## DATASET:
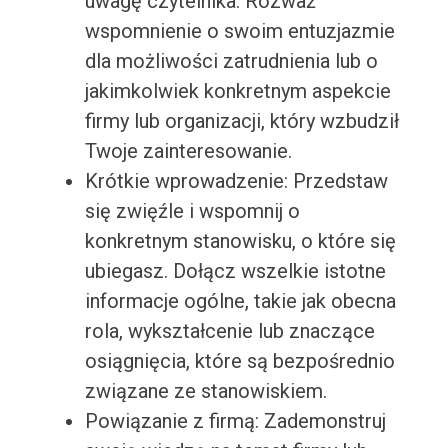
uwagę czytelnika. Rozważ
wspomnienie o swoim entuzjazmie
dla możliwości zatrudnienia lub o
jakimkolwiek konkretnym aspekcie
firmy lub organizacji, który wzbudził
Twoje zainteresowanie.
Krótkie wprowadzenie: Przedstaw
się zwięźle i wspomnij o
konkretnym stanowisku, o które się
ubiegasz. Dołącz wszelkie istotne
informacje ogólne, takie jak obecna
rola, wykształcenie lub znaczące
osiągnięcia, które są bezpośrednio
związane ze stanowiskiem.
Powiązanie z firmą: Zademonstruj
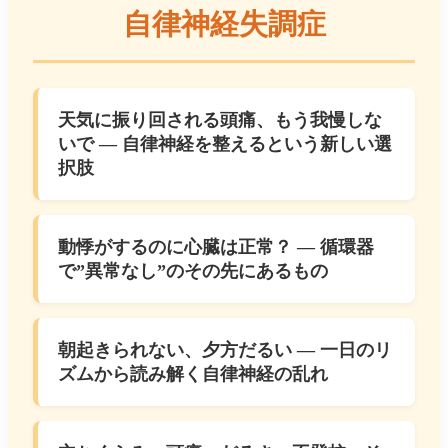
自律神経失調症
天気に振り回される頭痛、もう我慢しな
いで ― 自律神経を整えるという新しい選
択肢
動悸がするのに心臓は正常？ ― 循環器
で”異常なし”のその先にあるもの
朝起きられない、夕方だるい ― 一日のリ
ズムから読み解く自律神経の乱れ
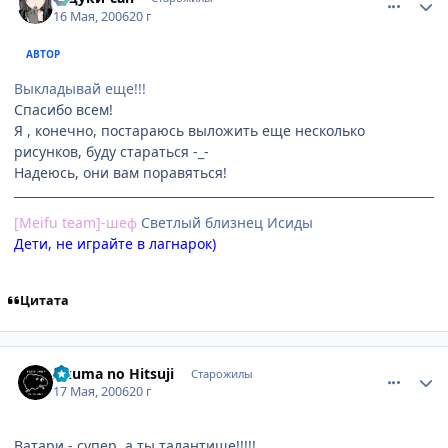
16 Мая, 2006
20 г
АВТОР
Выкладывай еще!!!
Спасибо всем!
Я , конечно, постараюсь выложить еще несколько
рисунков, буду стараться -_-
Надеюсь, они вам поравяться!
[Meifu team]-шеф
Cветлый близнец Исиды
Дети, не играйте в лагнарок)
Цитата
comment_1102438
Статистика автора
Akuma no Hitsuji
Старожилы
17 Мая, 2006
20 г
Ватари - супер, а ты талантище!!!!!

## DIRECTIONS:
Exclude the pictures, then write out every record exactly as it stands.

## RESULT OF THIS EXERCISE:
uwagę czytelnika. Rozważ
wspomnienie o swoim entuzjazmie
dla możliwości zatrudnienia lub o
jakimkolwiek konkretnym aspekcie
firmy lub organizacji, który wzbudził
Twoje zainteresowanie.
Krótkie wprowadzenie: Przedstaw
się zwięźle i wspomnij o
konkretnym stanowisku, o które się
ubiegasz. Dołącz wszelkie istotne
informacje ogólne, takie jak obecna
rola, wykształcenie lub znaczące
osiągnięcia, które są bezpośrednio
związane ze stanowiskiem.
Powiązanie z firmą: Zademonstruj
自律神経失調症
天気に振り回される頭痛、もう我慢しな
いで ― 自律神経を整えるという新しい選
択肢
動悸がするのに心臓は正常？ ― 循環器
で”異常なし”のその先にあるもの
朝起きられない、夕方だるい ― 一日のリ
ズムから読み解く自律神経の乱れ
16 Мая, 2006
20 г
АВТОР
Выкладывай еще!!!
Спасибо всем!
Я , конечно, постараюсь выложить еще несколько
рисунков, буду стараться -_-
Надеюсь, они вам поравяться!
[Meifu team]-шеф
Cветлый близнец Исиды
Дети, не играйте в лагнарок)
Цитата
comment_1102438
Статистика автора
Akuma no Hitsuji
Старожилы
17 Мая, 2006
20 г
Ватари - супер, а ты талантище!!!!!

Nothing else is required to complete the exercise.